With Friday’s 3 percent decline to 2,868.80, the Shanghai benchmark index has lost 17 percent of its value since it began falling June 3.

The index, which attracted millions of new investors last year as it nearly doubled in value, is down 45 percent so far this year.

Chinese investors, their options limited by government regulations, jumped last year at the chance to make money quickly, shifting billions of dollars out of bank accounts paying only a fraction of a percent in interest to dabble in stock trading.

Many reaped quick fortunes. But many others are now seeing the windfalls evaporate.

“Why is this happening?” said a retired schoolteacher, who like some media-shy Chinese would give only her surname, Zhong. “I expected there to be a technical rebound, based on my past experience, so I used some money I’d saved for traveling to buy stocks last Friday. Now I’m trapped.
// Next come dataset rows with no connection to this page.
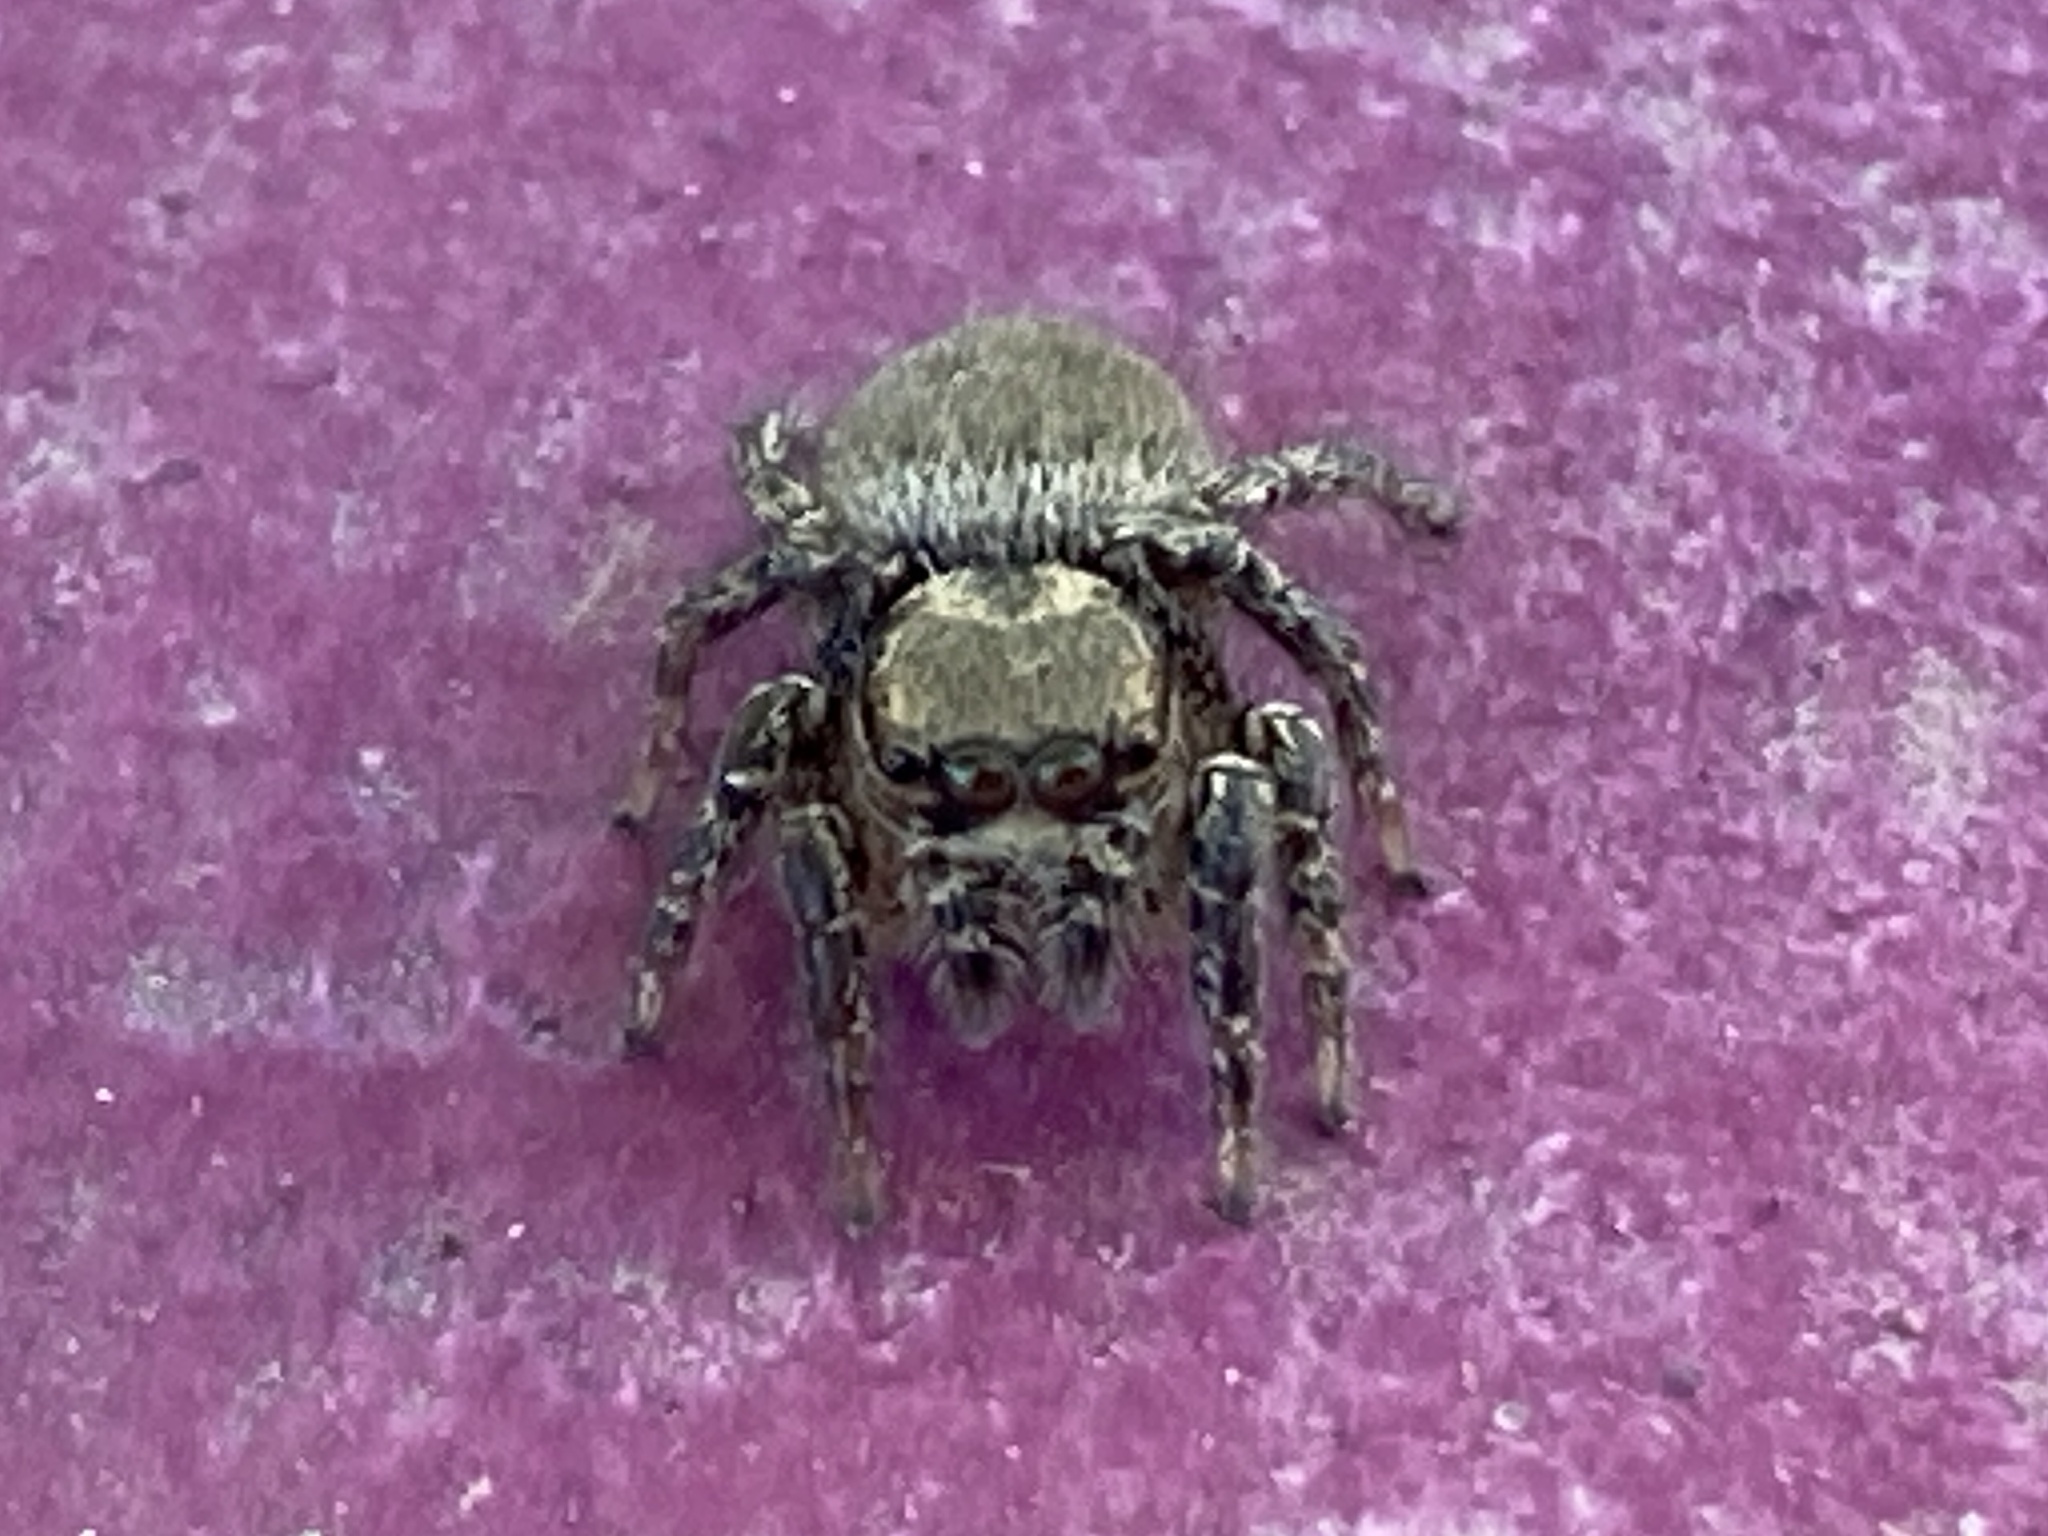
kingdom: Animalia
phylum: Arthropoda
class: Arachnida
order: Araneae
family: Salticidae
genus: Habronattus
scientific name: Habronattus hallani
“I wish I’d just stayed away,” she said.

Until recently, the conventional wisdom was that the government would be loath to see the market flounder, especially ahead of the Beijing Olympic games, which begin Aug. 8.

Most of the shares traded on both the Shanghai exchange and the smaller bourse in Shenzhen are in state-owned companies, many of them elite, showcase conglomerates. The expectation has always been that the government would continue to indulge in its longtime habit of intervening to keep shares from falling too far.

Some, like Lin Yunzhe, a retired worker who describes himself as an “veteran individual investor,” still subscribe to that belief.

“Let’s see how the government moves to rescue the market. Remember, the Olympics are coming,” Mr. Lin said.

But many investors seem impatient with waiting for market-boosting measures.